Dans notre domaine, nous pratiquons l’irrigation au goutte à goutte depuis 1992. Nous avons commencé à installer ce système sur nos terrasses les plus arides.

L’eau utilisée provient de puits dans la vallée. Le long du fleuve Kamp. La première année nous avons fart l’erreur d’irriguer trop souvent. Puis l’expérience nous a montré qu’il valait mieux irriguer une fois par semaine au maximum par cycle. Mais avec des quantités d’eau plus importantes jusqu’à 2m de profondeur de racines. Une irrigation plus fréquente, mais moins abondante, ne fait que faire remonter les racines à la surface, ce qui n’est pas souhaitable bien entendu.

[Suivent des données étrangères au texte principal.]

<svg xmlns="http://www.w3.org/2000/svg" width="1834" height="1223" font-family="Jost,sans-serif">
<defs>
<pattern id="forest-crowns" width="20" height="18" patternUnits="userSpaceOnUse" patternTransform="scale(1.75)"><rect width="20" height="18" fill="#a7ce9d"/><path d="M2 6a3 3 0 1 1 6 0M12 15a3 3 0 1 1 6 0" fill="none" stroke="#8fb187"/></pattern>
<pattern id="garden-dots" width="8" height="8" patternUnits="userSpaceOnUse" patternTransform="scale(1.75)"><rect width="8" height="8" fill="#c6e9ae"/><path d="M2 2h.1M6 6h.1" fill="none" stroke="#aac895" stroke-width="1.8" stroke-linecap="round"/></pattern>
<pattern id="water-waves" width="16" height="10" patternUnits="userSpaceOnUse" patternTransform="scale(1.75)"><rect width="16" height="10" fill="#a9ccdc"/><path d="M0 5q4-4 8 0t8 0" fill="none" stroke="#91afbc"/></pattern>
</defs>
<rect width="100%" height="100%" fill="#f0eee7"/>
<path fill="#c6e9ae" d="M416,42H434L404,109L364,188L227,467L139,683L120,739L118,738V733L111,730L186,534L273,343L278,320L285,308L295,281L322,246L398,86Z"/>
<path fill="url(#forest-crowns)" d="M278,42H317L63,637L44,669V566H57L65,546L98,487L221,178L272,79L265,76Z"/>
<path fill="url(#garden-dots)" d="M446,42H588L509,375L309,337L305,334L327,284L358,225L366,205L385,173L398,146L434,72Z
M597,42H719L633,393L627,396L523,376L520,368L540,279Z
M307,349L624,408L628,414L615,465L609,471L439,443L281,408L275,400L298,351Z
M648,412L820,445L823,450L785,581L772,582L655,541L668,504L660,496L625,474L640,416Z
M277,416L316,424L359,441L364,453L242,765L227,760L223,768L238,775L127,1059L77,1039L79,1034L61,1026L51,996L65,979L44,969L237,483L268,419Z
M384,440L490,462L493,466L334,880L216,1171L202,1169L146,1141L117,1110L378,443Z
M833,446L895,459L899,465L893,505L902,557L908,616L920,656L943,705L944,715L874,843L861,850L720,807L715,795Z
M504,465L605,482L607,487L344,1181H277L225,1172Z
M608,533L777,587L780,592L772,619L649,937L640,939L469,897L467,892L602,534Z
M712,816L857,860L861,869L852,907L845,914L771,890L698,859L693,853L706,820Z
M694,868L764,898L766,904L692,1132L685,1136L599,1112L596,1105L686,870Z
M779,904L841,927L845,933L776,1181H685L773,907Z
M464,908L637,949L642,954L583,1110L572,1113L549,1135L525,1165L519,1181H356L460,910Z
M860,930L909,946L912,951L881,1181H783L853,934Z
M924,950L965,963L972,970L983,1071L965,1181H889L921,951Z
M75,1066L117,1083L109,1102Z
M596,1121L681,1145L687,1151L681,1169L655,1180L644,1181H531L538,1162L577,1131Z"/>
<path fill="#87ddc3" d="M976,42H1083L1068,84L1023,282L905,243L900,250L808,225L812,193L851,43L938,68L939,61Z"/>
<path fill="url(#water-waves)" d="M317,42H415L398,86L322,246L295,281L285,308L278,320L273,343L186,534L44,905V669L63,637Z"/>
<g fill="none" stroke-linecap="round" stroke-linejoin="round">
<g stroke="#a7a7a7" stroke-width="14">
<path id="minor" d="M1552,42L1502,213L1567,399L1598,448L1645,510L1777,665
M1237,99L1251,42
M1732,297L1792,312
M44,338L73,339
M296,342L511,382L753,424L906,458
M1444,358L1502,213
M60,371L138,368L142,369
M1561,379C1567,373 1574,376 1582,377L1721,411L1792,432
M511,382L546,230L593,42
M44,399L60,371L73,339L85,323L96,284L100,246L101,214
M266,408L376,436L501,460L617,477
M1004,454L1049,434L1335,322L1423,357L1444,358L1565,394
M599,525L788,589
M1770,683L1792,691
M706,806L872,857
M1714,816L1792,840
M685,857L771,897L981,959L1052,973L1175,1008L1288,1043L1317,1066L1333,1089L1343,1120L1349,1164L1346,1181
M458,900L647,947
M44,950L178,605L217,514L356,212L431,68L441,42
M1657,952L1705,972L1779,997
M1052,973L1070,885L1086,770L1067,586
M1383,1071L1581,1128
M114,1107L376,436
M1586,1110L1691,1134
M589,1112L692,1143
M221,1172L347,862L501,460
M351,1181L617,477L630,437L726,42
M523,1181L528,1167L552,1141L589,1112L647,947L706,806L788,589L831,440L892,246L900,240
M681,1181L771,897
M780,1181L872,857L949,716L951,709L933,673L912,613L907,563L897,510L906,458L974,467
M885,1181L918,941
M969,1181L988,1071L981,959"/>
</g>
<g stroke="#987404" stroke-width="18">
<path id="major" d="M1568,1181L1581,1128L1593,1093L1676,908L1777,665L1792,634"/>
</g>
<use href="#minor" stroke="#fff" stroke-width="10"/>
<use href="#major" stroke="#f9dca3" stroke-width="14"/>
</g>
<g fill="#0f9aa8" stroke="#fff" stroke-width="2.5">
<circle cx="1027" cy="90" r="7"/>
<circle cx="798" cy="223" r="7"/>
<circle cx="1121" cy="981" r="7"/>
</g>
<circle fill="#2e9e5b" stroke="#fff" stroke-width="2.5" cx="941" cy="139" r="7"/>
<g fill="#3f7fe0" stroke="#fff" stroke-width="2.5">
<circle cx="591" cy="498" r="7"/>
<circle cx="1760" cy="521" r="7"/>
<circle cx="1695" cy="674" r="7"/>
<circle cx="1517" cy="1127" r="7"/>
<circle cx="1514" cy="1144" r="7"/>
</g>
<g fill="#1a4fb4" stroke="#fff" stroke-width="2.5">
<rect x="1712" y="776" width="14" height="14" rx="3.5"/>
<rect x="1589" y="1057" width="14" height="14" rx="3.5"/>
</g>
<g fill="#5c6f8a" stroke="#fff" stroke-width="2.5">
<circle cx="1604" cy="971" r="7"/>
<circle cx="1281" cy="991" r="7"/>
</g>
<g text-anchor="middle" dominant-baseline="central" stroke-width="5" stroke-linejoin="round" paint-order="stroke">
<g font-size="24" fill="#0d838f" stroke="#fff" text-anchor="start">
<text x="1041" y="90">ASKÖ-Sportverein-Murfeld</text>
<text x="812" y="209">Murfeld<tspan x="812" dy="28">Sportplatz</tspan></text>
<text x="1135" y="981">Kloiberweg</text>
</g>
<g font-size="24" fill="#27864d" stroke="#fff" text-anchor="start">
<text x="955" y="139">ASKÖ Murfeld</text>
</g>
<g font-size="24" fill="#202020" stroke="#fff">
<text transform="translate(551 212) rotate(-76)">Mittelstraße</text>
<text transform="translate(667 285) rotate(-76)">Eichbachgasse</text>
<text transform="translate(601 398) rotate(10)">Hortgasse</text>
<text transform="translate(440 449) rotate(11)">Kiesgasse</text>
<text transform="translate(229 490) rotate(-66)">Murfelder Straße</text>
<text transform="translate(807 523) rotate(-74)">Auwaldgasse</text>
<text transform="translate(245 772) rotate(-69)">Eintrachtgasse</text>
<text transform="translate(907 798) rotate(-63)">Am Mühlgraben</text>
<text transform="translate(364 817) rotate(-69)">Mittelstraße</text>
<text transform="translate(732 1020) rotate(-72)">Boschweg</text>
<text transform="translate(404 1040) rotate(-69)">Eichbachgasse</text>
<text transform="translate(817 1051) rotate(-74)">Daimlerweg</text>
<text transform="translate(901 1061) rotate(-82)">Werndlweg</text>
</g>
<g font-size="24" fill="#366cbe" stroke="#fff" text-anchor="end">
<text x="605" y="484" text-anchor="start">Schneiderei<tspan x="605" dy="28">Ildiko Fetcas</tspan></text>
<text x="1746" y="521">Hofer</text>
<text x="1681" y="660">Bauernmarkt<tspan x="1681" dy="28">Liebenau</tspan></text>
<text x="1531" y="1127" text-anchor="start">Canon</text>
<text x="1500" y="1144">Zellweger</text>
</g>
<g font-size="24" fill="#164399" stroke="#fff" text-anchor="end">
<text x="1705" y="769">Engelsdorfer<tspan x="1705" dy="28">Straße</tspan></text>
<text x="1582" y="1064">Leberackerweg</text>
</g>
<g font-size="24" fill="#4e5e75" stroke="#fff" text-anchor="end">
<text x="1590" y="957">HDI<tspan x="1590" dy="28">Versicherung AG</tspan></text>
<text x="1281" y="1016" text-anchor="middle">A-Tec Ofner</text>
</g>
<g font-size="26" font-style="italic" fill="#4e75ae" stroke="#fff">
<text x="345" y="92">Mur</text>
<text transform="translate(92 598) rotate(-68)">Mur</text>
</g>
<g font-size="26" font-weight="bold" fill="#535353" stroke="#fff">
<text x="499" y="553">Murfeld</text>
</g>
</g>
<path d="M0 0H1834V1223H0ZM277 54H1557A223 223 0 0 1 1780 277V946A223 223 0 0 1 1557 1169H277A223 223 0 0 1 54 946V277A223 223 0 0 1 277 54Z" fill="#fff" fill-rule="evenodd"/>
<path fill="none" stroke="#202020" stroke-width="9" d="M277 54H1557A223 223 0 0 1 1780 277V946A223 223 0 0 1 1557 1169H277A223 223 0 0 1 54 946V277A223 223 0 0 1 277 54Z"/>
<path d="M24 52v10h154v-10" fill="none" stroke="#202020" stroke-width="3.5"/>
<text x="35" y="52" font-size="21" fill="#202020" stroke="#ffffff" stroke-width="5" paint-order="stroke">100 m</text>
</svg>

La sécheresse qui, à part le gel, représente le danger le plus important pour nos vignes a pu être ainsi maîtrisée.

Dégustation:

1. Heiligenstein Riesling 2006. 20 ans non irriguée

2. Heiligenstein Riesling 2006. 20 ans irriguée

3. Heiligenstein Riesling Alte Reben 2003. 50 ans non irriguée

4. Heiligenstein Riesling Alte Reben 2003. 50 ans irrigué

Irrigation ouverte/irrigation fermée

Premier résumé

Le premier résumé que l’on peut faire sur la mise en place d’une irrigation au goutte à goutte est qu’elle rend possible l’engazonnement et donc la protection du sol qu’il rend naturellement plus fertile. Une irrigation bien maitrisée signifie entre autres un risque moindre de problèmes de maturité des raisins. Dans les parcelles non irriguées. lorsqu’une période de sécheresse intense est suivie d’une période de pluies diluviennes, les raisins éclatent et la récolte est détruite. Grace à l’irrigation, ce danger est maitrisé.

La quantité d’eau utilisée dans le système du goutte à goutte est tellement infime qu’il n’y a pas à craindre de détérioration ni d’influence sur la qualité des millésimes. Par contre, les catastrophes dues à la sécheresse sont évitées et l’existence économique du vigneron est assurée. Je tiens cependant à préciser que je parle ici d’une situation comme on en trouve en Europe centrale – avec des taux de pluviosité qui tournent autour de 500 mm d’eau et moins par année.

Notre expérience à Langenlois:

L’irrigation est un moyen puissant pour influencer le stress et la croissance dans les vignes. Ni trop, ni trop peu de stress dans les vignes, ni trop, ni trop peu de croissance, c’est ce que nous recherchons. En général, les raisins noirs supportent plus le stress que les raisins blancs. Sur nos terrasses frappées par la sécheresse, nous avons observé que 4 années sur 5, les vins provenant des parcelles irriguées étaient plus mûrs, plus fins, avaient plus de caractère et se gardaient mieux. Ils gardent plus longtemps leur fraîcheur et vieillissent mieux. Pour la situation de mon domaine, l’irrigation au goutte à goutte a été et reste l’un des investissements les plus importants pour son avenir.